With youth soccer players, movement off the ball is the most challenging skill to teach. They don’t know where to go, what to do once they get there, and why to continue making runs if there’s no immediate reward. Instead of attacking a dangerous space where they COULD be, many will instinctively settle for the structured space where they ARE.
Most coaches know some form of the 4 Coactives of player preparation and development, breaking down an athlete’s abilities in four intersecting elements:
- Physical
- Technical
- Tactical
- Psychological/Mindset
The physical and the technical? We love to target those on the training ground. Sprinting, change of direction, dribbling skills, passing patterns—even if those cone dribbling drills and partner volleys aren’t transferring to the pitch, at least the drills look like they could.
Movement off the ball? That’s mostly rooted in the tactical and the mindset side of the sport—it requires understanding how to manipulate open space and the distance between objects, it requires being “a willing runner” (being unselfish enough to put in high effort sprints that offer no direct or immediate personal benefit), and it requires the will to disrupt an opponent’s organized structure.

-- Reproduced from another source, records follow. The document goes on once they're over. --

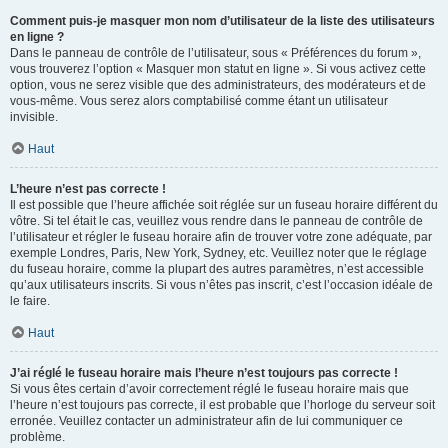
Comment puis-je masquer mon nom d’utilisateur de la liste des utilisateurs
en ligne ?
Dans le panneau de contrôle de l’utilisateur, sous « Préférences du forum »,
vous trouverez l’option « Masquer mon statut en ligne ». Si vous activez cette
option, vous ne serez visible que des administrateurs, des modérateurs et de
vous-même. Vous serez alors comptabilisé comme étant un utilisateur
invisible.
Haut
L’heure n’est pas correcte !
Il est possible que l’heure affichée soit réglée sur un fuseau horaire différent du
vôtre. Si tel était le cas, veuillez vous rendre dans le panneau de contrôle de
l’utilisateur et régler le fuseau horaire afin de trouver votre zone adéquate, par
exemple Londres, Paris, New York, Sydney, etc. Veuillez noter que le réglage
du fuseau horaire, comme la plupart des autres paramètres, n’est accessible
qu’aux utilisateurs inscrits. Si vous n’êtes pas inscrit, c’est l’occasion idéale de
le faire.
Haut
J’ai réglé le fuseau horaire mais l’heure n’est toujours pas correcte !
Si vous êtes certain d’avoir correctement réglé le fuseau horaire mais que
l’heure n’est toujours pas correcte, il est probable que l’horloge du serveur soit
erronée. Veuillez contacter un administrateur afin de lui communiquer ce
problème.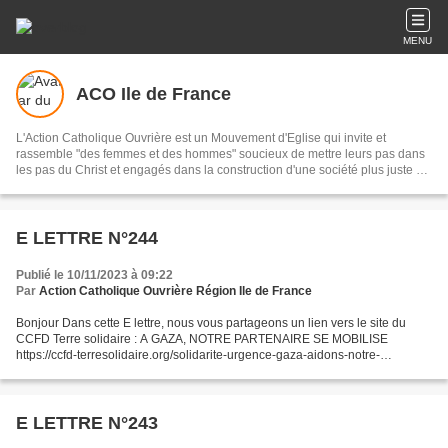
MENU
ACO Ile de France
L'Action Catholique Ouvrière est un Mouvement d'Eglise qui invite et
rassemble "des femmes et des hommes" soucieux de mettre leurs pas dans
les pas du Christ et engagés dans la construction d'une société plus juste où
la dignité de l'homme soit reconnue.
E LETTRE N°244
Publié le 10/11/2023 à 09:22
Par
Action Catholique Ouvrière Région Ile de France
Bonjour Dans cette E lettre, nous vous partageons un lien vers le site du
CCFD Terre solidaire : A GAZA, NOTRE PARTENAIRE SE MOBILISE
https://ccfd-terresolidaire.org/solidarite-urgence-gaza-aidons-notre-
partenaire-sur-le-terrain/?
utm_source=sfmc&utm_medium=email&utm_campaign=NL_OCTOBRE_20
23...
E LETTRE N°243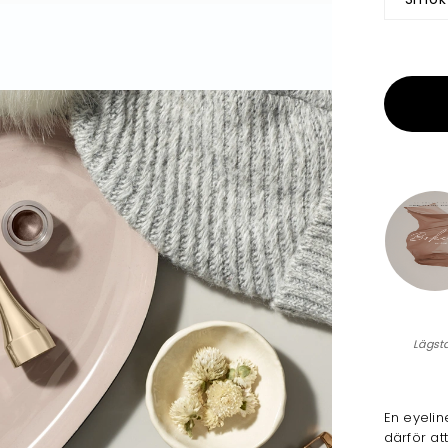
Lägst
En eyelin
därför a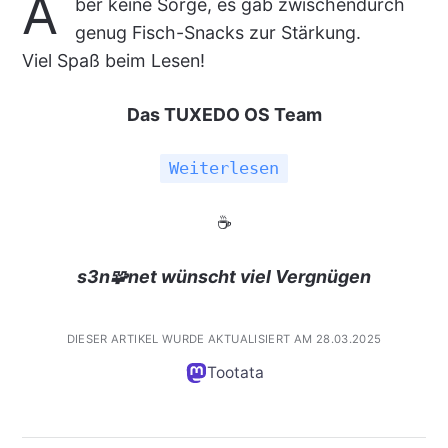
A
ber keine Sorge, es gab zwischendurch
genug Fisch-Snacks zur Stärkung.
Viel Spaß beim Lesen!
Das TUXEDO OS Team
Weiterlesen
☕
s3n🧩net wünscht viel Vergnügen
DIESER ARTIKEL WURDE AKTUALISIERT AM 28.03.2025
Tootata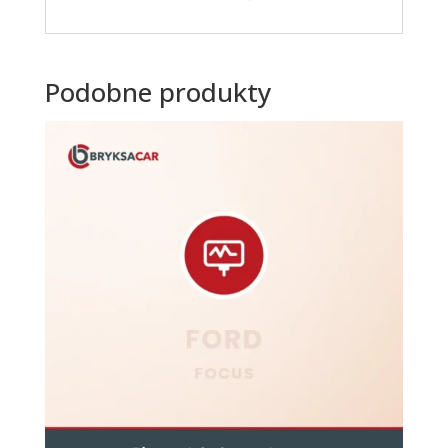
Podobne produkty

Use Your Movement to Disorganize the Defense
In an ongoing effort to teach better tactical understanding, during water breaks in our training sessions I’ve been breaking down pro game clips that exemplify key concepts and patterns of the sport. Sometimes the players have to see examples to understand what you are talking about.
“Pull the Cover” is a simple enough directive. On the defensive side of the ball, players are taught pressure-cover-balance and “get compact/stay compact” as key principles…and “pulling the cover” is one strategy to unlock the defense, forcing the cover player to make a decision: stay in their cover position or track a run that appears to be even more dangerous.
5 Lessons from the clip:
- Disorganize the defense with your movement
- Be a ‘Willing Runner’
- The player in the most athletic posture will win most duels
- Split a soft double team with the dribble
- The Cutback Cross is ruthless

A few key coaching points from the session:
- In the 3v2s, my players initially had an instinct to isolate one defender with a quick give & go…which is a perfectly good way to approach a 2v1. Without creating a constraint or rule, I consistently encouraged them to use their movement to disrupt the defense vs. using 1-touch passing to do the same.
- In the 4v3s…once the defending side knows the skill or tactic you want to emphasize, they will overplay to snuff out that moment (that’s defending!). So, while wanting to create the conditions for the attacking side to make runs that pull the cover player to allow a drive to the endline for the cutback cross…I gave the attacking side the freedom to attack the defense as they saw fit in the moment.
Teaching Game Concepts: Tactical Outcomes
So, now all of my players understand how to be a willing runner and pull the cover defender, right? Well, we ran this session 6 weeks ago and chances are, a sizable percentage of the players will have forgotten it entirely.
You cannot teach a thing once and expect it to stick, whether the Pythagorean Theorem, the three branches of US government, or onomatopoeia in poetry. Same with concepts in soccer, learning occurs with exposure, repetition, and reward (if it works, they’ll keep doing it!).
That means bringing this same session back again soon, maybe even re-watching the entire clip as a refresher.